Once you've researched the foreclosure process in your state, you'll be well-equipped to avoid fraud. Most cases of fraud become apparent when the scammer tries to rush or delay the foreclosure process -- be wary of people who say they need a payment immediately or claim that they have a secret method of stalling the foreclosure process. Most likely, that payment will do little, if anything, to resolve your foreclosure, and the stalling tactics, which can include bankruptcy or steps that drive you deeper into debt, could leave you facing worse consequences in the end [source: Freddie Mac].
Likewise, understanding the process allows you to keep an eye on the bank and make sure that it complies with the law during the foreclosure process. If the bank skips, rushes or seems to delay a step, you should ask questions -- or have an attorney ask questions -- to find out why the bank deviated from state-mandated steps and schedules. This could be a sign that the lender is perpetuating a fraud or is simply being lazy or negligent in the process. Either situation could jeopardize the lender's ability to foreclose on the house [source: Dayen].
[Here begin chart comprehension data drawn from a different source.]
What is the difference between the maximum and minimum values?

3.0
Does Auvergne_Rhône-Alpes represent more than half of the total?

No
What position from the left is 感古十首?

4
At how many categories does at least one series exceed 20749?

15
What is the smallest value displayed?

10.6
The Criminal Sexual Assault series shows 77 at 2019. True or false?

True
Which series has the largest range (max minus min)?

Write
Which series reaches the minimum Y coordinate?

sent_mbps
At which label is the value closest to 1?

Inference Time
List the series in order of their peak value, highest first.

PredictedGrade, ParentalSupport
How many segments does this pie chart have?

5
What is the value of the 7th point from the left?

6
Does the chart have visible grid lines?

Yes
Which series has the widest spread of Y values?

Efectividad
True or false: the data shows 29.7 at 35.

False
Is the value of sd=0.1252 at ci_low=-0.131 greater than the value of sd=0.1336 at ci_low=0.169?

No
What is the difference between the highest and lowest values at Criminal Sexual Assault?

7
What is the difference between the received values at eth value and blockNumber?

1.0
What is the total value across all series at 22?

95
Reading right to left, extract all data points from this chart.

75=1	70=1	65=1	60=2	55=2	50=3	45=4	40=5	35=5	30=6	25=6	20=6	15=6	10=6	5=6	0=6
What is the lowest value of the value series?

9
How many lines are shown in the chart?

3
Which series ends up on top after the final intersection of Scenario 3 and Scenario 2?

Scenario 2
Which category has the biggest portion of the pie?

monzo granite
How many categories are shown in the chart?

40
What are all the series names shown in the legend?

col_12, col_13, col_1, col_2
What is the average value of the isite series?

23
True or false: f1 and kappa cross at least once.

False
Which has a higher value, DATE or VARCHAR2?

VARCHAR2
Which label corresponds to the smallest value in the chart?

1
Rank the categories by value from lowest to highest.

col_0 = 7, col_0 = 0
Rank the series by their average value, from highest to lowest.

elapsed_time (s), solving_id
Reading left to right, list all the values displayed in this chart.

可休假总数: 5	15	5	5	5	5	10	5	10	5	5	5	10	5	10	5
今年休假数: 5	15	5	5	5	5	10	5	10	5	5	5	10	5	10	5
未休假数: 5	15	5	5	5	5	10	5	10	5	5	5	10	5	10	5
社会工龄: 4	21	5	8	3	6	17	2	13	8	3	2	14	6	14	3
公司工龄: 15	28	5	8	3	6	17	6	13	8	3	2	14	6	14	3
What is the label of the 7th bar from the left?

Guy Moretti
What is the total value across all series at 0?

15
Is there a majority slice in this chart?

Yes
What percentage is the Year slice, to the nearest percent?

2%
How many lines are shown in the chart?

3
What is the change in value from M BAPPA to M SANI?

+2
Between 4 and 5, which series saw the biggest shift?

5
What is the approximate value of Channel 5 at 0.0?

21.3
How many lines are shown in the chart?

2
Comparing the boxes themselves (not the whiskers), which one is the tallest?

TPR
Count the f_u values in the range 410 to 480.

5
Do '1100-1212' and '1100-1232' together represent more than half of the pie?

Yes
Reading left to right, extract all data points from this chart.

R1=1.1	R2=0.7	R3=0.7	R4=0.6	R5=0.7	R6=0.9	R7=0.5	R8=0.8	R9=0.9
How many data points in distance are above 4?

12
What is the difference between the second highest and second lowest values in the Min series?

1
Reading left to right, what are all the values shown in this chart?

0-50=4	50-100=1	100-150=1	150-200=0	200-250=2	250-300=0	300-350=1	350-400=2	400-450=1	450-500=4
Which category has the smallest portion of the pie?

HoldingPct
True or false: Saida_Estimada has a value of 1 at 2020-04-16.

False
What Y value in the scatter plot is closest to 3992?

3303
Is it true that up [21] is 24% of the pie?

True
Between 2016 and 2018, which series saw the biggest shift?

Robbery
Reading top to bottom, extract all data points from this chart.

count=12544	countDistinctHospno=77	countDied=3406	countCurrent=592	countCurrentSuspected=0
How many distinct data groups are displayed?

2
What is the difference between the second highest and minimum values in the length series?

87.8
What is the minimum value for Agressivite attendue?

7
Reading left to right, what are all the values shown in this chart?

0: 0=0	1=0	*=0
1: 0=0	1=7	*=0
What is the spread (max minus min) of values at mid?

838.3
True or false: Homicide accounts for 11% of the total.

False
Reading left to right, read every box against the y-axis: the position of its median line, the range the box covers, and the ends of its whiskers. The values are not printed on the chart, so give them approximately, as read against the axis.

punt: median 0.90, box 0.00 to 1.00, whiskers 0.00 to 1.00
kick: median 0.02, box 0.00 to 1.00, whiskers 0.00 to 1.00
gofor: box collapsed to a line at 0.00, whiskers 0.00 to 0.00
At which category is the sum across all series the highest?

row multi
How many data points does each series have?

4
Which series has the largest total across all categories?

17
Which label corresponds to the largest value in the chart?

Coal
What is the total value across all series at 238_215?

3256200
Foreclosure is frightening. It can cause an immense amount of stress in your life and can ruin your credit for years after the fact. Fraud during this process is not only a possibility (you're stressed, tired and susceptible to scammers' tricks during this time), but also a threat that can turn the foreclosure process into a true nightmare. The best protection against this happening is to avoid foreclosure in the first place: Plan a home purchase carefully and make sure the mortgage will fit into your budget. Manage your finances with an eye toward meeting your loan obligations, and you'll have taken the best possible step to protecting yourself from foreclosure fraud.